#### PROBLEM DESCRIPTION:
Your answer must hold only the lines below from the line containing "#e4a7a0; stroke-width: 5.5" through the line containing "middle; stroke-width: 3;", each reproduced exactly.
_ _ _
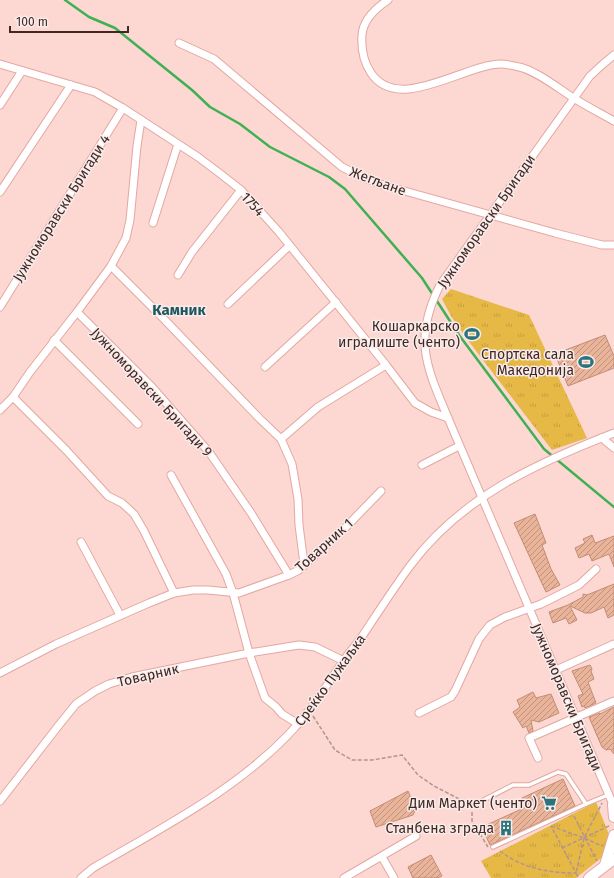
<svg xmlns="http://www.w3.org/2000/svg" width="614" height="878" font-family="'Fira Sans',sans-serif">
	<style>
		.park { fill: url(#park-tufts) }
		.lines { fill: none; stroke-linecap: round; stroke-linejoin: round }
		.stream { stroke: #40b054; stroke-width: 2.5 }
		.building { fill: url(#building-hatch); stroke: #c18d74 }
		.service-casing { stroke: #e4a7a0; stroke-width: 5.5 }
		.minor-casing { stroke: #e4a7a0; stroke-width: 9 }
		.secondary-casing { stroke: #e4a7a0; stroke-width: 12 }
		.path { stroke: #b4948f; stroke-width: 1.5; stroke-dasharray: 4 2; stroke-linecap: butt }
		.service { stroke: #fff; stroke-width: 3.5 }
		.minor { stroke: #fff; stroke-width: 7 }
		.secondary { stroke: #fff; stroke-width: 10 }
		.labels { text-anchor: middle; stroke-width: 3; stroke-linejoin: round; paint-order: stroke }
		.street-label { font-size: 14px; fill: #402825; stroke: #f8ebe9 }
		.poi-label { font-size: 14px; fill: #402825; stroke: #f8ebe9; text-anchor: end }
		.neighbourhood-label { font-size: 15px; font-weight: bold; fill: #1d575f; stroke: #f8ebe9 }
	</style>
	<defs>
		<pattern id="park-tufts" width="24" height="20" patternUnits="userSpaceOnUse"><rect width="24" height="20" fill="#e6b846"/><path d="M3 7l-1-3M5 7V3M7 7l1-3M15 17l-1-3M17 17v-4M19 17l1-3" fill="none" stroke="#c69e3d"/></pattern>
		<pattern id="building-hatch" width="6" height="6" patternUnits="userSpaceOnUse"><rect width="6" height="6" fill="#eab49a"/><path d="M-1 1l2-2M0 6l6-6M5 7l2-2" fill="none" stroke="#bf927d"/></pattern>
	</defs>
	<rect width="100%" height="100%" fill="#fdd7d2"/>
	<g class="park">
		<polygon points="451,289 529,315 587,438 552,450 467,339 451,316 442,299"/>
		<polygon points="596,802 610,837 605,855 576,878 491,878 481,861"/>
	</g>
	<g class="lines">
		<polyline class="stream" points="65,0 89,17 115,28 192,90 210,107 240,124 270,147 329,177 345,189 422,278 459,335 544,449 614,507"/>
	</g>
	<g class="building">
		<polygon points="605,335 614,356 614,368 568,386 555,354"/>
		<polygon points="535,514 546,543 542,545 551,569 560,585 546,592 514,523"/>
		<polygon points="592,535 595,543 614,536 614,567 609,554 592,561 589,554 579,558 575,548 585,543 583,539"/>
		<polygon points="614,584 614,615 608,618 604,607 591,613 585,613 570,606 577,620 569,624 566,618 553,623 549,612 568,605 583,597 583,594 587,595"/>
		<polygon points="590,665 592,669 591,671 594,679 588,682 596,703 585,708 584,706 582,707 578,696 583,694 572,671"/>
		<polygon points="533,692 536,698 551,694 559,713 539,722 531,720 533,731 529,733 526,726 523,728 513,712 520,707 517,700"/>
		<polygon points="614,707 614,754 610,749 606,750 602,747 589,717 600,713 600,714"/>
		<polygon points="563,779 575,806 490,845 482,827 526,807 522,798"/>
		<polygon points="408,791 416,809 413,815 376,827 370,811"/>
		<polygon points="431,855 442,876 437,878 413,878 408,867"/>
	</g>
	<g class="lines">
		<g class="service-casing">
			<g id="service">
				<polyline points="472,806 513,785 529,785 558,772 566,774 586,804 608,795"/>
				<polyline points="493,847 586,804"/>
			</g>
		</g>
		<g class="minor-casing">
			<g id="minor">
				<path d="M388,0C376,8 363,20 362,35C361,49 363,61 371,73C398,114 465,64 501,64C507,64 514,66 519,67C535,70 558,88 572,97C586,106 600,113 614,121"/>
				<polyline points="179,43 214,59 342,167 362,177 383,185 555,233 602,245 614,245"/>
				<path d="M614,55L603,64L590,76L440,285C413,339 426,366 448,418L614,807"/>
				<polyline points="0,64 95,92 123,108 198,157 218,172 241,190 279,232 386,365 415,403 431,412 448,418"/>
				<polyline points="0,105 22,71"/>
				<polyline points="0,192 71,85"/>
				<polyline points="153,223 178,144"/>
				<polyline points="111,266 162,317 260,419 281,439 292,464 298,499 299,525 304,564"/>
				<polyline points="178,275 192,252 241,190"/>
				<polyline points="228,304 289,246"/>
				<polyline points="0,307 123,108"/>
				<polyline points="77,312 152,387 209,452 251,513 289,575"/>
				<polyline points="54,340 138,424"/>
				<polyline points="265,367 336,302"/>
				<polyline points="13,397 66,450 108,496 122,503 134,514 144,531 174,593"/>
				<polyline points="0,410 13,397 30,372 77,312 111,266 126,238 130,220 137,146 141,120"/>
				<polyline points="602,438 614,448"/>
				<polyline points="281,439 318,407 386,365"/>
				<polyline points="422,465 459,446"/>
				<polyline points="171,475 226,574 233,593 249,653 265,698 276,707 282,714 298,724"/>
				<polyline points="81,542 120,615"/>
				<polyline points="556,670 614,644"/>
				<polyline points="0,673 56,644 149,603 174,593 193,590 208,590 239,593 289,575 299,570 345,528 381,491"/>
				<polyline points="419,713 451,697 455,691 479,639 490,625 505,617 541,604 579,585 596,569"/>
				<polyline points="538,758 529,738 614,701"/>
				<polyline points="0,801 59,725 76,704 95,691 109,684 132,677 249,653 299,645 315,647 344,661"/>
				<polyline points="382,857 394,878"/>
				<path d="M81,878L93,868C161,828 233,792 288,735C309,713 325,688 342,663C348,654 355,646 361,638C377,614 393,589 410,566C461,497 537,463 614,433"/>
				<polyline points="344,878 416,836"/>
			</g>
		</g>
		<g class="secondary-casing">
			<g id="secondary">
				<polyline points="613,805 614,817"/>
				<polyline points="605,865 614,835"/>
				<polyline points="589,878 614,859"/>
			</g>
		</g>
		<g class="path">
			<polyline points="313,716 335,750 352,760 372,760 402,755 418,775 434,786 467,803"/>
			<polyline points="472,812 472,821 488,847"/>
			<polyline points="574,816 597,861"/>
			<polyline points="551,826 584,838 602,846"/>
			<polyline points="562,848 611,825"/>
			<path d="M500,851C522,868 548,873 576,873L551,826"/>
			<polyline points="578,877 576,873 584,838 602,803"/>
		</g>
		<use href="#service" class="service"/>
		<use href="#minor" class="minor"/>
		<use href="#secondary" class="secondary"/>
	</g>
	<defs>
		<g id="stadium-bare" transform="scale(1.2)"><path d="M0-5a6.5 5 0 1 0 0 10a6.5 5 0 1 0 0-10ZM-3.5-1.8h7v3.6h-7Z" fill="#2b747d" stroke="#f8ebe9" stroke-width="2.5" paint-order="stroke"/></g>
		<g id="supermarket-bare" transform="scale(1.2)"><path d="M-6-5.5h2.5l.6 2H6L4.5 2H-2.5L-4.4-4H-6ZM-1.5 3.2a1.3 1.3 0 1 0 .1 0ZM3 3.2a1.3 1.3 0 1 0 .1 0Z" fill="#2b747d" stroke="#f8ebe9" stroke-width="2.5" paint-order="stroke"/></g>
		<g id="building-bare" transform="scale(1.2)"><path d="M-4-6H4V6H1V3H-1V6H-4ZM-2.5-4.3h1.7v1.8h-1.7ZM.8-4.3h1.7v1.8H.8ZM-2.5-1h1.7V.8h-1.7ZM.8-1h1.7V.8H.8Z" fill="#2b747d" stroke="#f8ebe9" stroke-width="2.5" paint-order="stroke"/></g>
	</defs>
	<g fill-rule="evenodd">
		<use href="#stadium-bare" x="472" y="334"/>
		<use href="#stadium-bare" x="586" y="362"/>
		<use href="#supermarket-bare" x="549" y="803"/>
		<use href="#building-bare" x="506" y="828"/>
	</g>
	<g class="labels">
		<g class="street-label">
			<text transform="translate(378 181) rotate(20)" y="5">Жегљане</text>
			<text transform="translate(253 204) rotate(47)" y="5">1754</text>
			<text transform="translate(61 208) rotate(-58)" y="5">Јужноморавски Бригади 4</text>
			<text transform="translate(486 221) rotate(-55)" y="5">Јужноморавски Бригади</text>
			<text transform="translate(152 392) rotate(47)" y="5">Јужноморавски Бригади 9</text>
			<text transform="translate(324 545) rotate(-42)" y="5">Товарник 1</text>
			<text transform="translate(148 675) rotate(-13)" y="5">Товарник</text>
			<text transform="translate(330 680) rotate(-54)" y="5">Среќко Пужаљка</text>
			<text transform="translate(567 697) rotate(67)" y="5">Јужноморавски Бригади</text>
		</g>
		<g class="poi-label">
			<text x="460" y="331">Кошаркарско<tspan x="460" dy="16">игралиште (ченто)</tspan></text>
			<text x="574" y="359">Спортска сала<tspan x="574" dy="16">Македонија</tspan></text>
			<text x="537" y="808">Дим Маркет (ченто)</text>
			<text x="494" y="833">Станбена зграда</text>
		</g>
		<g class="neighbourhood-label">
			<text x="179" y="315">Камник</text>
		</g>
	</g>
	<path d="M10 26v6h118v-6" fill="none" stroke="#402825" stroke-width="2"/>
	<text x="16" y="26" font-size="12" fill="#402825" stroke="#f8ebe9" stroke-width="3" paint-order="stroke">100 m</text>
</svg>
_ _ _
#### SOLUTION TO THIS PROBLEM:
		.service-casing { stroke: #e4a7a0; stroke-width: 5.5 }
		.minor-casing { stroke: #e4a7a0; stroke-width: 9 }
		.secondary-casing { stroke: #e4a7a0; stroke-width: 12 }
		.path { stroke: #b4948f; stroke-width: 1.5; stroke-dasharray: 4 2; stroke-linecap: butt }
		.service { stroke: #fff; stroke-width: 3.5 }
		.minor { stroke: #fff; stroke-width: 7 }
		.secondary { stroke: #fff; stroke-width: 10 }
		.labels { text-anchor: middle; stroke-width: 3; stroke-linejoin: round; paint-order: stroke }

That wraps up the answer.